Gamma Horizon issues – what we saw, what we did and the impact on customers

From James Rochester, Business Development Executive, Gamma Horizon

Once again Gamma would like to apologise for the service issues we saw yesterday. What follows is a brief statement on what we saw, what we did, the impact on customers and what have done since and are doing.

We have previously seen good stability across this platform, the only other outage we’ve had on Horizon this year was on the 21st March and impacted the supplementary services (Client, Integrator etc) – prior to that the last outage was November 2017 (BT issue impacting 831 users) and before that was March 2016.  The platform has been running at 99.99% availability since 2014 and 100% availability in 2018 prior to yesterday.

All our efforts are pointed toward bringing our service back to and beyond the levels you expect over the long term, helping our channel partners wherever we can to restore customer faith.   A recording of the conference call open to all customers, held by CEO Andrew Taylor and COO Andy Morris this morning, is available here:

https://globalmeet.webcasts.com/viewer/event.jsp?ei=1221646&tp_key=528a14fa94

Password: 141118

What Happened

  • At approximately 09:30 yesterday morning we monitored a large proportion of Horizon devices failing to register to the platform via 1 of 8 application clusters, hosted across 4 main data centres.
  • The root cause was a bug on the platform discovered during the early hours of the morning.  The significance, in terms of impact to services, not understood until peak hours.
  • A patch to resolve the bug was tested and deployed (in line with the recommendation from our software vendors Broadsoft) into the live environment, effective around 10am.
  • The patch successfully resolved the bug on the application server, however the knock-on impact was that our SBCs became overloaded by registration retries from the devices that were trying to connect.  This is because Horizon handsets have a resilient configuration which tries a second and third SBC if the first doesn’t respond, this further increases the number of retries across the SBC’s and creates a bow wave of activity.
  • As the SBCs become overloaded they automatically enter a protective state, which enables them to continue to operate at a level that prevents them from becoming overloaded.
  • The resulting technical impact being a slow response to signalling messages and timeouts triggering reattempts by Horizon devices.
  • We also had reports of the Horizon web portal used to deploy diverts, being slow to respond, or unreachable, or diverts failing to become active in a timely manner.  We received about 3 times the number of concurrent users/active sessions on the Horizon portal than we’d expect on a busy weekday.

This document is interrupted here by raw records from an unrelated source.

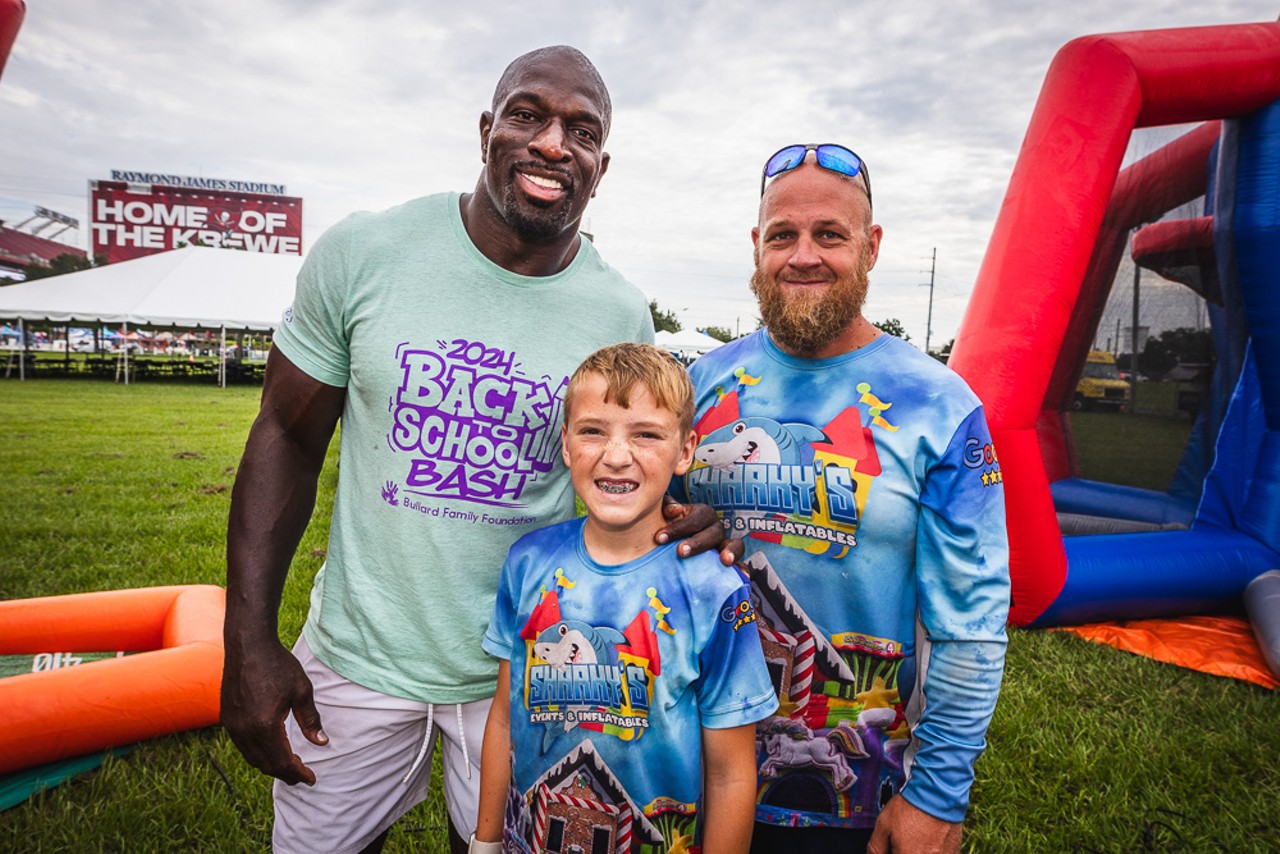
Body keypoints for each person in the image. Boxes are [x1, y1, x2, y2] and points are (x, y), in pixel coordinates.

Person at [221, 46, 734, 854]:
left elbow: (627, 466)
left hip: (527, 668)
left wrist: (686, 516)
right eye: (529, 115)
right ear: (488, 129)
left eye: (583, 130)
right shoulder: (367, 252)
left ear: (602, 167)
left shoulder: (619, 309)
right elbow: (286, 435)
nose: (553, 144)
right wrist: (247, 638)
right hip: (359, 655)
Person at [674, 144, 1010, 853]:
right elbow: (643, 549)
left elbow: (971, 624)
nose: (803, 256)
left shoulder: (939, 405)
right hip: (689, 782)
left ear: (871, 246)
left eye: (829, 234)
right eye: (782, 235)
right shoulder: (697, 386)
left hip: (861, 802)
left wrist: (938, 794)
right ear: (756, 247)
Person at [473, 343, 777, 854]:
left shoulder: (714, 588)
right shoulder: (527, 563)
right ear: (566, 444)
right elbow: (504, 717)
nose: (617, 456)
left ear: (685, 451)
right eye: (592, 431)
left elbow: (730, 773)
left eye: (647, 435)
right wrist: (484, 843)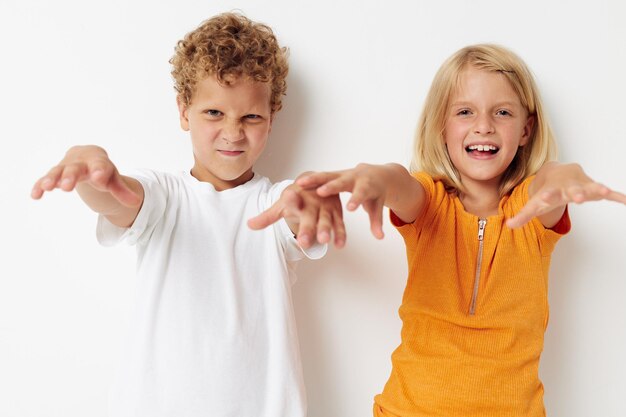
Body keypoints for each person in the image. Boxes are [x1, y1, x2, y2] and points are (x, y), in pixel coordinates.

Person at [31, 12, 345, 417]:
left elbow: (298, 208)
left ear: (272, 117)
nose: (233, 133)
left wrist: (312, 200)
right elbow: (119, 198)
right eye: (214, 113)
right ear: (184, 111)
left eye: (251, 116)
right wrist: (90, 169)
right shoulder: (165, 196)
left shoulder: (272, 202)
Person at [287, 44, 626, 416]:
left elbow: (550, 182)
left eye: (502, 112)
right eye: (465, 112)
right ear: (441, 128)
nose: (484, 125)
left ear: (527, 130)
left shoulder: (531, 214)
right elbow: (398, 181)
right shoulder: (429, 204)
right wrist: (371, 177)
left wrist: (566, 175)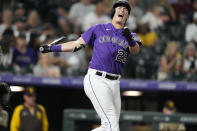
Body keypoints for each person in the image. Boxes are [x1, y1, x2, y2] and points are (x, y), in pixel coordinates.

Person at [40, 0, 142, 130]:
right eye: (119, 8)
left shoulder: (131, 35)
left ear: (127, 16)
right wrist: (51, 49)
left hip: (115, 83)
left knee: (109, 126)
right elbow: (76, 45)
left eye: (126, 10)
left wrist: (130, 40)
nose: (122, 10)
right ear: (114, 12)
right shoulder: (98, 28)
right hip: (97, 79)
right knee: (111, 124)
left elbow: (136, 51)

As a result of this, the Horizon portal, failed to deal with all requests in a timely manner, meaning users saw page timeouts and were presented with generic server error messages (“error 500”).

 

What We Did

  • Much of the day was spent understanding the options and taking a series of steps to reduce the overall load across the SBCs and allow recovery, this involved work with vendors Oracle and Siphon on how we might limit call traffic and device registrations to provide that space.
  • We implemented a number of measures e.g. failing over our SBCs, restarting them in sequence, changing the config on the horizon handsets themselves to only allow them to register with one SBC rather than round robin across all four.
  • At 16:50 we started applying the config to our SBCs that would resolve the incident fully.  We tackled this sequentially, one SBC at a time applying the configuration change, carrying out a restart to invoke the change and then monitoring recovery for around 15-20 minutes.
  • Our service management notifications were placed approximately every 30 minutes – they were as open and honest as we could be, being careful to base them on what is known rather than what could be.   We recognise this caused some frustration and have resolved to provide more detailed information in the future, perhaps more information on suspected or likely causes.
  • In an attempt to remedy the Horizon portal performance issues , the Horizon development team applied a configuration change to increase the processing capability available to each of our Horizon web server applications, effectively granting them access to additional server resources to process the web page requests.

The Impact

  • From around 9:30am this morning until 17:48 pm today customers will have had a mixed experience including:
    • being able to make and receive calls in-between the device reregistering,
    • not having been able to make or receive any calls,
    • poor call quality when able to make calls then experience issues with media.
  • We saw 65% of normal traffic levels across the Horizon platform fairly consistently throughout the day.  Some of that traffic being successful calls, some down to the media problems themselves, we will continue to investigate.
  • From 16:50 to 17:48 we saw evidence across device management and traffic instruments that indicate a fully restored and stable service – this would have occurred in “chunks” in line with each SBC restart.

Recovery Actions Completed and Ongoing

  • We have normalised all changes made during the incident to aid recovery across both handsets and SBC’s.
  • We have applied the patch across all Application Clusters and Network Servers to mitigate a repeat of the issue.
  • Analysis of platform and SBC logs are being analysed by our vendors to ensure the issue is fully understood.
  • We have seen stability throughout Thursday 15th November.
  • Investigation into the portal issues and capacity to deal with situations as per yesterday.